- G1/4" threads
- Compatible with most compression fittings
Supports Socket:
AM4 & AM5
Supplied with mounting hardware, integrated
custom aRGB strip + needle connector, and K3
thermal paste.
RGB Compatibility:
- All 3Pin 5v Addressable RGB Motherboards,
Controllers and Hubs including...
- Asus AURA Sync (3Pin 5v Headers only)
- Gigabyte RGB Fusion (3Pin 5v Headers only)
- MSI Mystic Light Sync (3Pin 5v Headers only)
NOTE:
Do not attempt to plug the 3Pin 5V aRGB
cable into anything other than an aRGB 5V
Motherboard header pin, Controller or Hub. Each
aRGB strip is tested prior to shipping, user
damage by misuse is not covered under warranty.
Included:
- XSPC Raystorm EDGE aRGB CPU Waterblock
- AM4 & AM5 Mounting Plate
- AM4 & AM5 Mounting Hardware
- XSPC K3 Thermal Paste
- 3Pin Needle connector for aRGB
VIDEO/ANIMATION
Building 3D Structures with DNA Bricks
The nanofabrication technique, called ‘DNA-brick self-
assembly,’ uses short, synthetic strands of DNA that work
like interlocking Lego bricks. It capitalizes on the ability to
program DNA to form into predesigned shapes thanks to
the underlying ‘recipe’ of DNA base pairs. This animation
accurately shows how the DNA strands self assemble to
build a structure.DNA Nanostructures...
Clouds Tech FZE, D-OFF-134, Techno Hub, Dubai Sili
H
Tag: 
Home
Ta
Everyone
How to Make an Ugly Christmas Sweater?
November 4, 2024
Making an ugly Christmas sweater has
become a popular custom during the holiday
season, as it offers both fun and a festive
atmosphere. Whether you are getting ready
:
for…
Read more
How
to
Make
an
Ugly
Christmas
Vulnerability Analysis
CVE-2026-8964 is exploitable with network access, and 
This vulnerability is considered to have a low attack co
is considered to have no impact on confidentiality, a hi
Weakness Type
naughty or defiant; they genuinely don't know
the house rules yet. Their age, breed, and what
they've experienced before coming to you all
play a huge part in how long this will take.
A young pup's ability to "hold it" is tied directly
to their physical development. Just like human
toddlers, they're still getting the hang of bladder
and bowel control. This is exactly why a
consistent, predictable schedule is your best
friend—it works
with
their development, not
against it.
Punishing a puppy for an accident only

- - - -

ASSIGNMENT - Once you have read the records above, write them out again exactly.

REPLY TO THE EXERCISE -
- G1/4" threads
- Compatible with most compression fittings
Supports Socket:
AM4 & AM5
Supplied with mounting hardware, integrated
custom aRGB strip + needle connector, and K3
thermal paste.
RGB Compatibility:
- All 3Pin 5v Addressable RGB Motherboards,
Controllers and Hubs including...
- Asus AURA Sync (3Pin 5v Headers only)
- Gigabyte RGB Fusion (3Pin 5v Headers only)
- MSI Mystic Light Sync (3Pin 5v Headers only)
NOTE:
Do not attempt to plug the 3Pin 5V aRGB
cable into anything other than an aRGB 5V
Motherboard header pin, Controller or Hub. Each
aRGB strip is tested prior to shipping, user
damage by misuse is not covered under warranty.
Included:
- XSPC Raystorm EDGE aRGB CPU Waterblock
- AM4 & AM5 Mounting Plate
- AM4 & AM5 Mounting Hardware
- XSPC K3 Thermal Paste
- 3Pin Needle connector for aRGB
VIDEO/ANIMATION
Building 3D Structures with DNA Bricks
The nanofabrication technique, called ‘DNA-brick self-
assembly,’ uses short, synthetic strands of DNA that work
like interlocking Lego bricks. It capitalizes on the ability to
program DNA to form into predesigned shapes thanks to
the underlying ‘recipe’ of DNA base pairs. This animation
accurately shows how the DNA strands self assemble to
build a structure.DNA Nanostructures...
Clouds Tech FZE, D-OFF-134, Techno Hub, Dubai Sili
H
Tag: 
Home
Ta
Everyone
How to Make an Ugly Christmas Sweater?
November 4, 2024
Making an ugly Christmas sweater has
become a popular custom during the holiday
season, as it offers both fun and a festive
atmosphere. Whether you are getting ready
:
for…
Read more
How
to
Make
an
Ugly
Christmas
Vulnerability Analysis
CVE-2026-8964 is exploitable with network access, and 
This vulnerability is considered to have a low attack co
is considered to have no impact on confidentiality, a hi
Weakness Type
naughty or defiant; they genuinely don't know
the house rules yet. Their age, breed, and what
they've experienced before coming to you all
play a huge part in how long this will take.
A young pup's ability to "hold it" is tied directly
to their physical development. Just like human
toddlers, they're still getting the hang of bladder
and bowel control. This is exactly why a
consistent, predictable schedule is your best
friend—it works
with
their development, not
against it.
Punishing a puppy for an accident only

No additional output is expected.